In Table 5, the empirical validation results for tuning stability demonstrate consistent frequency accuracy and stability across varied environmental conditions. In a controlled environment (25°C, 50% RH), the target frequency of 440.0 Hz was closely achieved at 439.95 Hz with a standard deviation of ±0.05 Hz, confirming stability. Under high temperature (40°C, 70% RH), the achieved frequency was 660.02 Hz against a 660.0 Hz target, with a slightly higher standard deviation of ±0.08 Hz, yet stable. In low humidity conditions (15°C, 20% RH), the target of 330.0 Hz was met at 329.98 Hz with a minimal standard deviation of ±0.04 Hz, indicating stability. These results validate the tuning system’s resilience and precision under different environmental conditions.
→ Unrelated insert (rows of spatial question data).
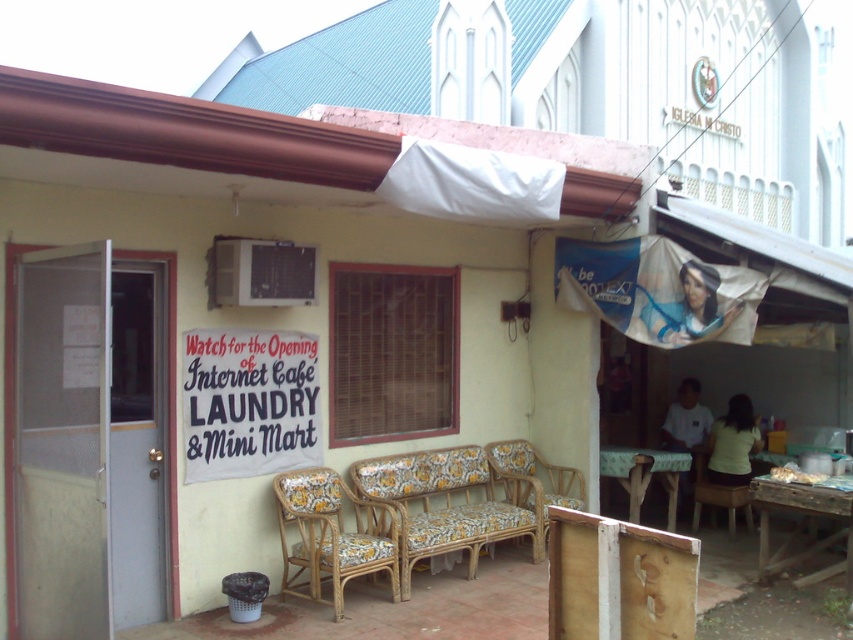
You are standing in front of the business establishment and want to locate the wooden signboard at lower right. According to the coordinates provided, where exactly is it positioned?

The wooden signboard at lower right is positioned at coordinates point (618, 579).

You are standing in front of the building and want to read the text on the wooden signboard at lower right. The floral fabric cushioned chair at center is blocking your view. Can you move the chair to get a better look at the signboard?

The wooden signboard at lower right has a lesser height compared to the floral fabric cushioned chair at center, so moving the chair might help you see the signboard better since the chair is taller and could be obstructing the view.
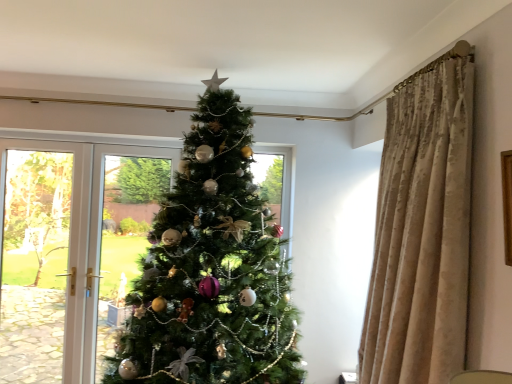
This screenshot has width=512, height=384. What do you see at coordinates (212, 269) in the screenshot?
I see `green matte christmas tree at center` at bounding box center [212, 269].

You are a GUI agent. You are given a task and a screenshot of the screen. Output one action in this format:
    pyautogui.click(x=<x>, y=<y>)
    Task: Click on the green matte christmas tree at center
    
    Given the screenshot: What is the action you would take?
    pyautogui.click(x=212, y=269)

In order to face green matte christmas tree at center, should I rotate leftwards or rightwards?

Rotate left and turn 8.120 degrees.

In order to click on green matte christmas tree at center in this screenshot , I will do `click(212, 269)`.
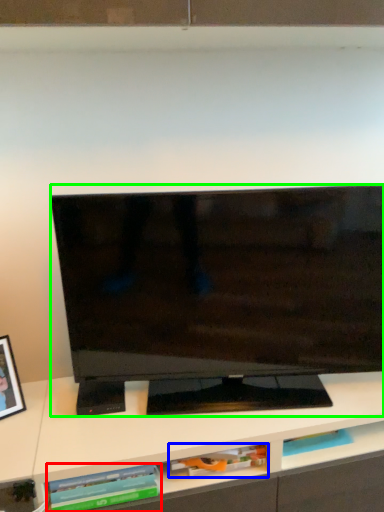
Question: Based on their relative distances, which object is nearer to book (highlighted by a red box)? Choose from book (highlighted by a blue box) and television (highlighted by a green box).

Choices:
 (A) book
 (B) television

Answer: (A)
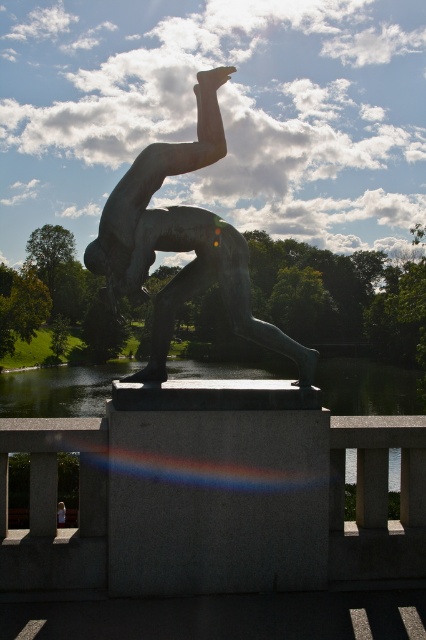
Question: Does bronze statue at center have a smaller size compared to transparent glass water at center?

Choices:
 (A) no
 (B) yes

Answer: (B)

Question: Which object appears closest to the camera in this image?

Choices:
 (A) bronze statue at center
 (B) transparent glass water at center

Answer: (A)

Question: Among these points, which one is nearest to the camera?

Choices:
 (A) (123, 364)
 (B) (196, 84)

Answer: (B)

Question: Can you confirm if bronze statue at center is positioned above transparent glass water at center?

Choices:
 (A) yes
 (B) no

Answer: (A)

Question: From the image, what is the correct spatial relationship of bronze statue at center in relation to transparent glass water at center?

Choices:
 (A) right
 (B) left

Answer: (A)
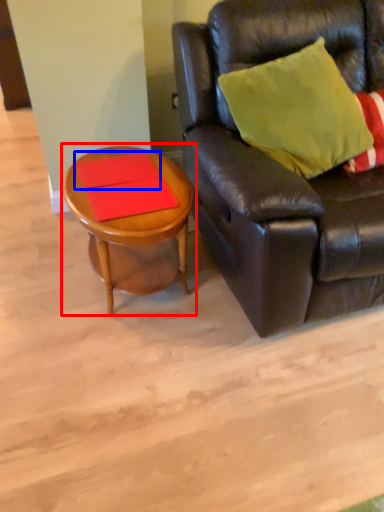
Question: Among these objects, which one is nearest to the camera, coffee table (highlighted by a red box) or plank (highlighted by a blue box)?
IoT enabled monitoring and performance
In Table 6, the system performance and accuracy metrics reveal robust real-time data transmission and minimal latency, meeting the target every 0.5 seconds without missed intervals over 8 hours. Average latency was maintained at 120 ms, well within the < 150 ms target, with a maximum latency of 180 ms during peak loads, ensuring reliable updates. Data integrity reached 98%, with the majority voting methods correcting most sensor anomalies. Temperature and humidity measurements were highly accurate, with ±0.2°C and ±0.5% RH deviations, respectively, using DS18B20 and DHT22 sensors. Adaptive learning enhanced initial system accuracy by 5%, driven by over 10,000 data points stored in AWS DynamoDB. Voltage accuracy for environmental compensation remained stable within ±0.1 V, affirming the system’s capacity to adjust for temperature and humidity fluctuations.
In Table 7, the user application and reliability metrics confirm that the system meets performance and reliability standards. Data visualisation responded in 500 ms, displaying real-time tension, temperature, and humidity readings. Remote adjustments were processed in 200 ms, meeting the target. User satisfaction was high, with 92% rating the interface as intuitive. Redundant sensor triggers were minimised, with 15 corrections through majority voting to handle environmental outliers. The transmission error rate remained below 1%, with automatic retries reducing interruptions, while system uptime achieved the target of 99.8%, supported by the ESP32’s auto-reconnect function for Wi-Fi stability. This afforded a secure, scalable communication protocol where all MQTT transmission occurred reliably without data loss.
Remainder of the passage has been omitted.